2. 決まり字が短いものから送る。原則として3字決まり、4字決まり、5字決まり、6字決まりは送らない。

◆ポイント1:共札を分ける、「む、す、め、ふ、さ、ほ、せ」、単体の「う、つ、し、も、ゆ」、または相手が感じている札、
       的にしている札など。
◆ポイント2:相手と自分を見比べて第1音が同じ札の枚数に差がある場合、バランスをとる。
       この場合、相手陣を攻めやすくすることを考えれば、決まり字が短いものから送ることが基本。
       (具体例:「みかき」、「みち」、「みよ」で相手に「み」札がない場合、「みよ」もしくは「みち」から送る。
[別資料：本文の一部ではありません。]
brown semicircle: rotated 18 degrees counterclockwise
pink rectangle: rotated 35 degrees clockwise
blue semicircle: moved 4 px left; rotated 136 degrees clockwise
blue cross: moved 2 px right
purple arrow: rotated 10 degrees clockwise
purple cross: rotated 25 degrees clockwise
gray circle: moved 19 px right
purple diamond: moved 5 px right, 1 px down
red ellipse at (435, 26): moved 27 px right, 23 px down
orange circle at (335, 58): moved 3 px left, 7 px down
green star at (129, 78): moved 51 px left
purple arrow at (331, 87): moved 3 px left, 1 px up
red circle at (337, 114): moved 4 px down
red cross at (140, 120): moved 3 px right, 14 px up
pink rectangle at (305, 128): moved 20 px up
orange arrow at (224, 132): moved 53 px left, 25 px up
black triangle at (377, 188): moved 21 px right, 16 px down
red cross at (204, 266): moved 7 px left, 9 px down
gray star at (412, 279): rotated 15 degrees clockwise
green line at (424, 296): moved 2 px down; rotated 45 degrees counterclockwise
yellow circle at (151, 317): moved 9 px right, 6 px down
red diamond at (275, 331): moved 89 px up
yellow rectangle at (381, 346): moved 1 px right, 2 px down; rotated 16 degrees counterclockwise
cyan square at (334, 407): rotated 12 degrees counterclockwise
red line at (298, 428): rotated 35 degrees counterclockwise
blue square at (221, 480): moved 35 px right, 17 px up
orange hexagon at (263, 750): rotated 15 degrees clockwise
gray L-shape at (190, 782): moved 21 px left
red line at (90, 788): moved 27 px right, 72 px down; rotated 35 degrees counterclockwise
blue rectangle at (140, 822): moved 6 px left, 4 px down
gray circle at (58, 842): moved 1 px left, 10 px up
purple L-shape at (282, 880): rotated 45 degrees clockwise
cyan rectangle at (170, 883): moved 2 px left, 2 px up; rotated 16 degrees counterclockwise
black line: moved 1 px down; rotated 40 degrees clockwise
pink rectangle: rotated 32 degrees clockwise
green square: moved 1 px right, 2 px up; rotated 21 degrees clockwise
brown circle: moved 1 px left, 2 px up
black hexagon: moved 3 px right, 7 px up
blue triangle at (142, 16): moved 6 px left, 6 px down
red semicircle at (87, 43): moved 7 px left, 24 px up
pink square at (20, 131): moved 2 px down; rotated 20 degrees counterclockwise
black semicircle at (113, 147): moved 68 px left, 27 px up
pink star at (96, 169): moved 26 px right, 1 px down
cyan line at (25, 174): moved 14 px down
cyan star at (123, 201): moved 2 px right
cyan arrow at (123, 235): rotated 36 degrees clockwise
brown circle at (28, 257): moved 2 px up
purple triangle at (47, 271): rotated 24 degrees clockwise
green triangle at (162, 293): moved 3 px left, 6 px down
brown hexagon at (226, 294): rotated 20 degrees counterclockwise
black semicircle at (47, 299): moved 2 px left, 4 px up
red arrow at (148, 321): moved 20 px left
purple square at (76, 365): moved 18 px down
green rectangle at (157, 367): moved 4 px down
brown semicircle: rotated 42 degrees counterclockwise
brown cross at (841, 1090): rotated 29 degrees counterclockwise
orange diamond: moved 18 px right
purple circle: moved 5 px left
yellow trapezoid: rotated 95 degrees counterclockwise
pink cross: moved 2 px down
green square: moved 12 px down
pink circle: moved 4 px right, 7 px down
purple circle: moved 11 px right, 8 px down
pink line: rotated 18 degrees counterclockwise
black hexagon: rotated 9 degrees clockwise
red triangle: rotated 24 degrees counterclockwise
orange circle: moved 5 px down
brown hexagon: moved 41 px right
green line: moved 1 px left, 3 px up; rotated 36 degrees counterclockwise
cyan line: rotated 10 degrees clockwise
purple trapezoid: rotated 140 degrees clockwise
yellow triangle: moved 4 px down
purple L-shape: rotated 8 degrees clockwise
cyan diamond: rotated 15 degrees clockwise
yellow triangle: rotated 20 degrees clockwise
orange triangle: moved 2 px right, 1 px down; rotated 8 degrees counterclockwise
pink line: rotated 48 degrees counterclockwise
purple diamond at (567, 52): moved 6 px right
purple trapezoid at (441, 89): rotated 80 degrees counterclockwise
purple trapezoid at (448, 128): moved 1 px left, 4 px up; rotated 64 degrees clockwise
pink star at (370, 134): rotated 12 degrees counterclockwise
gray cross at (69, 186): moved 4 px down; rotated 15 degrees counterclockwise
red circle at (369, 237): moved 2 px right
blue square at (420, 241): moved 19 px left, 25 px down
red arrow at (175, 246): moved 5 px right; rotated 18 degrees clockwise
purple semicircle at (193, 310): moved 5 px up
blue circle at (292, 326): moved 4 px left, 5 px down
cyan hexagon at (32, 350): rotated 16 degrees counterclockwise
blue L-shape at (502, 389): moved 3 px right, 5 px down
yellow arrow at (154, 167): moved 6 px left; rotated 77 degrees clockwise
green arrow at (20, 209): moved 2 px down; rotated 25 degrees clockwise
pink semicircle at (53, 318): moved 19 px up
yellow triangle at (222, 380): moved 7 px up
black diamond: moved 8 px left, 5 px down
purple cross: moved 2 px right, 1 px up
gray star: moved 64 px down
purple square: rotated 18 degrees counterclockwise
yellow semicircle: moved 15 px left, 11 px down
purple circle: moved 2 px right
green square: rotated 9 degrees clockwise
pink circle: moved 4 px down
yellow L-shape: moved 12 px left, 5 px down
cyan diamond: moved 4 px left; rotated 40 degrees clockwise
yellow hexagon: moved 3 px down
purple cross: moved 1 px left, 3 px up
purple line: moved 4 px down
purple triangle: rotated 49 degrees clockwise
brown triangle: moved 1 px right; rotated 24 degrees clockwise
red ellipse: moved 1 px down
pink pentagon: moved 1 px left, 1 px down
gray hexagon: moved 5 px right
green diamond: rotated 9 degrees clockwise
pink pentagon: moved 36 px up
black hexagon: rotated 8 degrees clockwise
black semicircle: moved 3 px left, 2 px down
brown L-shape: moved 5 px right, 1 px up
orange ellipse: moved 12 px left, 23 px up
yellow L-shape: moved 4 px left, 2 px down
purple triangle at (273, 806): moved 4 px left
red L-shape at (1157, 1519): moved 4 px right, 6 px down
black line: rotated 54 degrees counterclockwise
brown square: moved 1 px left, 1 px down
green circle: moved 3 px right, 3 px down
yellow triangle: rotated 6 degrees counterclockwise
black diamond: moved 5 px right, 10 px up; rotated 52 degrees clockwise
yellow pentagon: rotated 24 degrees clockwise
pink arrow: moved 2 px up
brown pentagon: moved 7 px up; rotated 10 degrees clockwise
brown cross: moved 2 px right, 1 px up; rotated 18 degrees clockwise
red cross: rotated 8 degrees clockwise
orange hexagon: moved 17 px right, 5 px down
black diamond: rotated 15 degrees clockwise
)
◆序盤は、次の送り札の候補を3枚程度考えておく(取ってから考えていてはダメ)。
◆「む、め、も」、「さ、し、す、せ」、「つ、ち」、「ふ、ほ」の札は、共札と考えた方がよい。
 (自分がそのように思わなくても、対戦相手はそのように思っていることが多い。)
◆(ポイント1、2とも)対戦相手とのバランスを考えながら送る。
 (一方的に送り込みすぎると、かえって自分が取りにくくなる。)
◆自分が一方的に押している試合では、相手が守りにくく、かつ、少し自陣を攻めさせるような札の送りと配置を考える
 (自分が相手陣を攻めやすくする意味で)。
◆最後に自陣に残す1枚は、1字決まりになるように考えて送る
 (1−1になった場合でも、キッチリ守ることが出来るようにするため)。

7.試合運び
1)試合の組み立て
(1)序盤戦
◆“早く取る”というよりも、どちらかと言えば「抜け札」がないように心がける。
◆第1音のみならず、決まり字にもアクセントをつけて覚える。
(2)中盤戦その1(勝っている場合)
◆徐々に相手陣へ攻め込む。徐々に暗記のアクセントを決まり字から第1音に移す。
(3)中盤戦その2(負けている場合)
◆自陣に暗記の比重を置く。
◆抜け札がないように心がける。(“取る”というよりも“拾う”意識)
◆お手付きをしない。(ここでお手付きをすると、相手を勢いづかせ一気に体勢は決する。)
◆相手陣の分れ札はキッチリ取れるように注意しておく(挽回のチャンスの札)。
(4)終盤戦(双方10枚を切って、拮抗している場合)
◆(最初はかなり難しいが)“取る札”、“相手にあげる札”、“拾う札”程度に分け、
 札の配置とシミュレーション(取る動き)を考える。
※場にある札を全部取ろうと思っても取れない。この段階では、定位置は関係ない。

2)お手付き
◆序盤のお手付きは十分に挽回可能なので、あまり気にすることはない。
◆終盤(特に10枚を切った段階)では、多くの場合“致命傷”になるのでやらないように心がける。
◆不幸にしてお手付きをしてしまった場合、気を取り直し、次の1枚に集中する。
 (次の1枚を取れば、差し引き1枚差だが、取られると一気に3枚差となる。)

3)試合の流れ
◆同じクラスで試合をしている以上、どんなに押されていても少なくとも1回は自分に“流れ”が来る。
 また、どんなに押している試合でも、少なくとも1回は“ピンチ”がある。(出札、お手付き、取り損じ 等)。
 その“流れ”をいかにつなぎとめ、“流れ”に乗って大きくしていくか、あるいは、“ピンチ”の時に慌てず、
 いかに最小限度にとどめるかが試合運びの重要なポイントのひとつ(最初は難しいが)。
◆相手がお手つきをした直後は、“流れ”に乗るチャンスなので、特に神経を集中させ、取りにいく。